“Schools can operate safely during a pandemic when prevention strategies are followed,” said researcher Dr. Jason Newland. “The pilot study demonstrates low transmission in schools and no student-to-teacher transmission -- and this was during the height of the pandemic in December, during high rates of community spread.”
Staying safe in school
For the study, the researchers analyzed data from nearly 60 public schools throughout Missouri. School officials reported any time a student, teacher, or faculty member was either infected with COVID-19 or exposed to the virus, both of which would require a two-week quarantine at home. There were several safety measures at play in the schools, including virtual learning options, an emphasis on hand-washing, rules for wearing masks, social distancing practices, and daily COVID-19 symptom screeners, among others.
While some students and teachers did test positive for COVID-19 over the course of the study, the virus didn’t spread rapidly within the school communities. Less than 40 of the nearly 200 people involved in the study tested positive for COVID-19. The researchers also looked at test results from the more than 100 people who had come into close contact with those who had tested positive, and less than 20 of those individuals later tested positive.
The researchers determined that the spread of COVID-19 within schools was much lower than the rate of transmission within the general community when schools were taking the proper safety precautions. These findings showed that transmission within the school community can be contained, and in-person learning can be a safe option for students and teachers.

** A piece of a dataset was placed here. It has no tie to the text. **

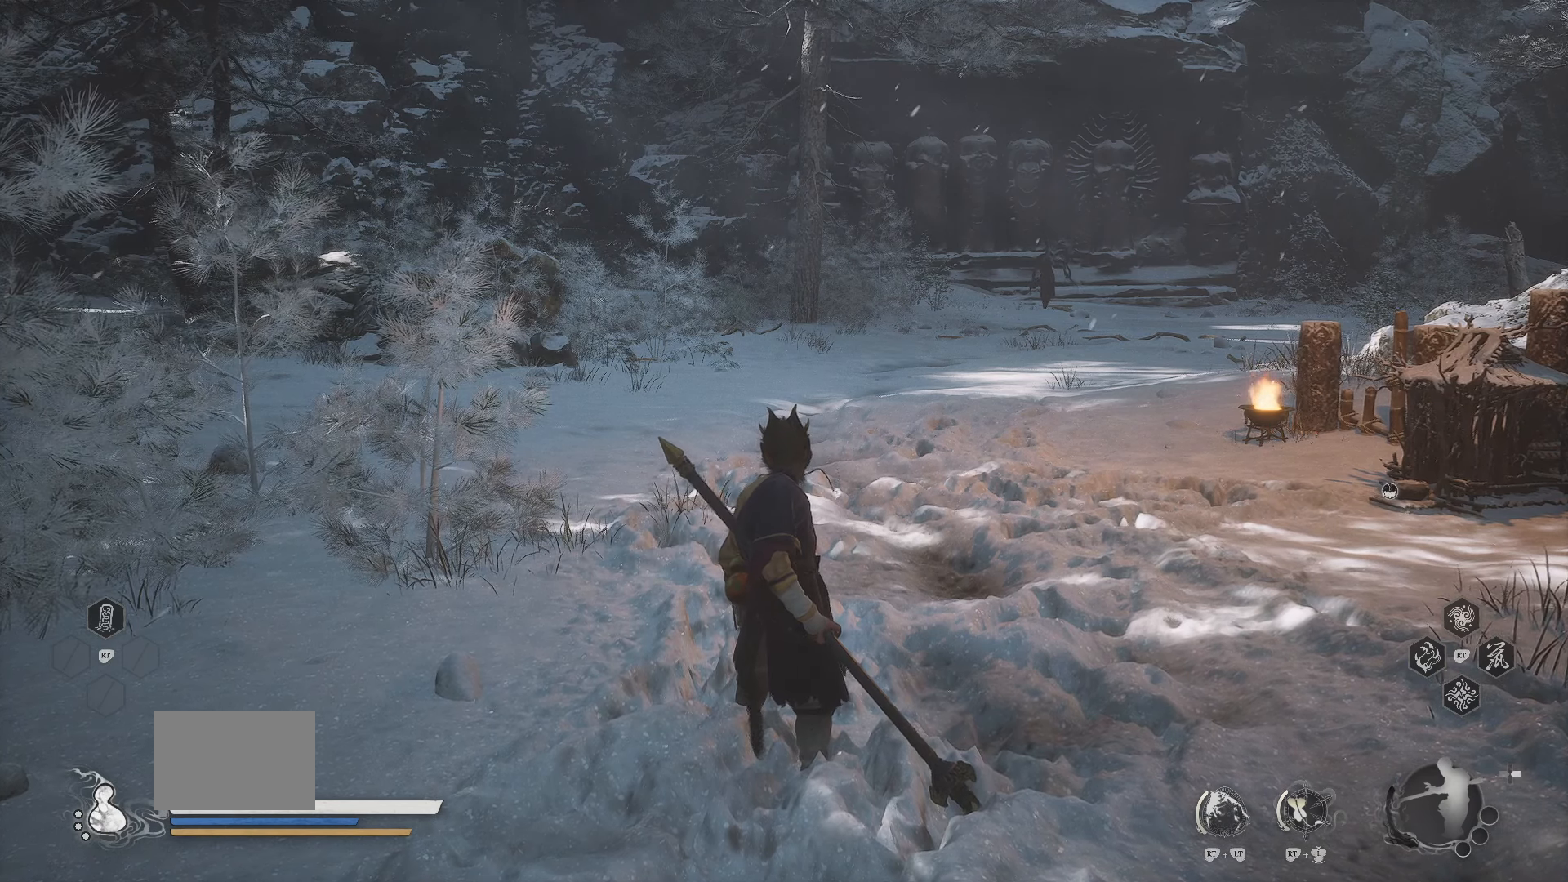
{"dt_ms": 500, "buttons": ["L2"], "left_stick": "center", "right_stick": "center", "events": []}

“Schools with proper prevention strategies remain a safe environment for students and teachers during the pandemic,” said researcher Dr. Randall Williams.
The researchers hope that these findings spark change within schools across the country so that kids have the opportunity to return to in-person school.
“This work is imperative because keeping kids in school provides not only educational enrichment but also social, psychological, and emotional health benefits, particularly for students who rely on school-based services for nutritional, physical, and mental health support,” said researcher Johanna S. Salazar, PhD.